- _Problem description_: I need the number of lines in the listing below that include the string "Wolfsvortrag", and only that number.

- _Exercise inputs_:
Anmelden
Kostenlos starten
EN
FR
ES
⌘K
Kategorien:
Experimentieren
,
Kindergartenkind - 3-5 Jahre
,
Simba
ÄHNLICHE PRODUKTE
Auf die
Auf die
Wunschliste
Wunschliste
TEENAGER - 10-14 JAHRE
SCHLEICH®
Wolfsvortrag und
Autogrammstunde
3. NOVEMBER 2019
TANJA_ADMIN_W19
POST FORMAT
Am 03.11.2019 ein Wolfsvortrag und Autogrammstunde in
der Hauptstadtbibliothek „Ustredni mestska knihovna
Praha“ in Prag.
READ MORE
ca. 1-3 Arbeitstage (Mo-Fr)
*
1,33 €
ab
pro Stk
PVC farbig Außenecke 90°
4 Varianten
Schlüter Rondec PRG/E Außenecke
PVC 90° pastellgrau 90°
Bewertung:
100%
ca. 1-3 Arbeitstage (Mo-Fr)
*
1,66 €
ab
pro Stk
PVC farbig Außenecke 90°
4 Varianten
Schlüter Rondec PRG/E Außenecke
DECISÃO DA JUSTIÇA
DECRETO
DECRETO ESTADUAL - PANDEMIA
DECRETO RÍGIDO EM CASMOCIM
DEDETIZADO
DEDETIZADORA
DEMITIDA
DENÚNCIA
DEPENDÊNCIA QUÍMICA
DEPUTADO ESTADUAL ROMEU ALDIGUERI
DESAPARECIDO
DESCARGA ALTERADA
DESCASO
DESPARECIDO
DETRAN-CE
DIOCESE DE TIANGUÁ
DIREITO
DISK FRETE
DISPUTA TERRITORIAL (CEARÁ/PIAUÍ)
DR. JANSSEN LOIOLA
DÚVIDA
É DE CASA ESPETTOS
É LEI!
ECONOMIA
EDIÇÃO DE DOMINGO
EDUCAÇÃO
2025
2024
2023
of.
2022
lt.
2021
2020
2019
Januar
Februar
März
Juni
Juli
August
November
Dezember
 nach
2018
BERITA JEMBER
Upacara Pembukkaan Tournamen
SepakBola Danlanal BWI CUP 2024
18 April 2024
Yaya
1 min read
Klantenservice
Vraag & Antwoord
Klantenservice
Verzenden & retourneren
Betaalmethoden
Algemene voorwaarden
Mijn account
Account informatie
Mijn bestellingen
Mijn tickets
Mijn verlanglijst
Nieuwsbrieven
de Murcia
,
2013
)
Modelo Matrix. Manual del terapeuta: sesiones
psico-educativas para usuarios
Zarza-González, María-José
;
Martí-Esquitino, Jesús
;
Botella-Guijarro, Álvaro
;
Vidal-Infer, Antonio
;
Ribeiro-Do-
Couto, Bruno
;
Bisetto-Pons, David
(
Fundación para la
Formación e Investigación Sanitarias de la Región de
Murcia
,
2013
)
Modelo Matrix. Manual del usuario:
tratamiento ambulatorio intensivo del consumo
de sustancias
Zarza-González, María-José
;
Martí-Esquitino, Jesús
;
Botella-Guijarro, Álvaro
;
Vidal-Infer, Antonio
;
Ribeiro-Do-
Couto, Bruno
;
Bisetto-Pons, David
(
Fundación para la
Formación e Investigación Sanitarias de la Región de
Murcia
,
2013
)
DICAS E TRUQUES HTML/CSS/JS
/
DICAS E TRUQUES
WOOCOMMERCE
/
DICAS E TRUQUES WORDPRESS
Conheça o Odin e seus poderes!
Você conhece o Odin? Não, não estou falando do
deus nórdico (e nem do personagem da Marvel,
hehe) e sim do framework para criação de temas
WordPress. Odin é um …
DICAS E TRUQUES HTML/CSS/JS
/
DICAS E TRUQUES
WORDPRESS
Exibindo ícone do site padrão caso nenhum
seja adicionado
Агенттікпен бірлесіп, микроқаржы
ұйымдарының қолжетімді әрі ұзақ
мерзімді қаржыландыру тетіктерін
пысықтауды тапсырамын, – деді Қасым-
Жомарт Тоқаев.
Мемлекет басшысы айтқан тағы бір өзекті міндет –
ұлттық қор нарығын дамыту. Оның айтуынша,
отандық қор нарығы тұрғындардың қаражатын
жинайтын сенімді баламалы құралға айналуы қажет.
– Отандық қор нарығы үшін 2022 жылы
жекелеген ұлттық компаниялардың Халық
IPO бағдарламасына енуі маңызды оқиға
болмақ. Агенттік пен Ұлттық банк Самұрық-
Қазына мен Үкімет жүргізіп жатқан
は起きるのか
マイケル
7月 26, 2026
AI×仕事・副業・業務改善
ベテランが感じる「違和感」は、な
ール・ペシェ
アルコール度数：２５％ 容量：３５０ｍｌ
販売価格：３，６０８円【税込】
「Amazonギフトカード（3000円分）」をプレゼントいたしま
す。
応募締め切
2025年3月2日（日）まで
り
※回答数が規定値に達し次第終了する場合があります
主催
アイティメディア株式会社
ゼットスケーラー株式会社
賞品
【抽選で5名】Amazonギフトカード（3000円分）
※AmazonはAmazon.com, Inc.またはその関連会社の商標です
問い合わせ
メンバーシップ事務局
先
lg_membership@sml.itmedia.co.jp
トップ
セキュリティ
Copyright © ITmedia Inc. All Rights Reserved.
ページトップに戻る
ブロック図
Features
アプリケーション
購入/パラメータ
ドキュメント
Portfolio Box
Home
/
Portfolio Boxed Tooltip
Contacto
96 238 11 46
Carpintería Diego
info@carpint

- _Answer to the exercise_: 2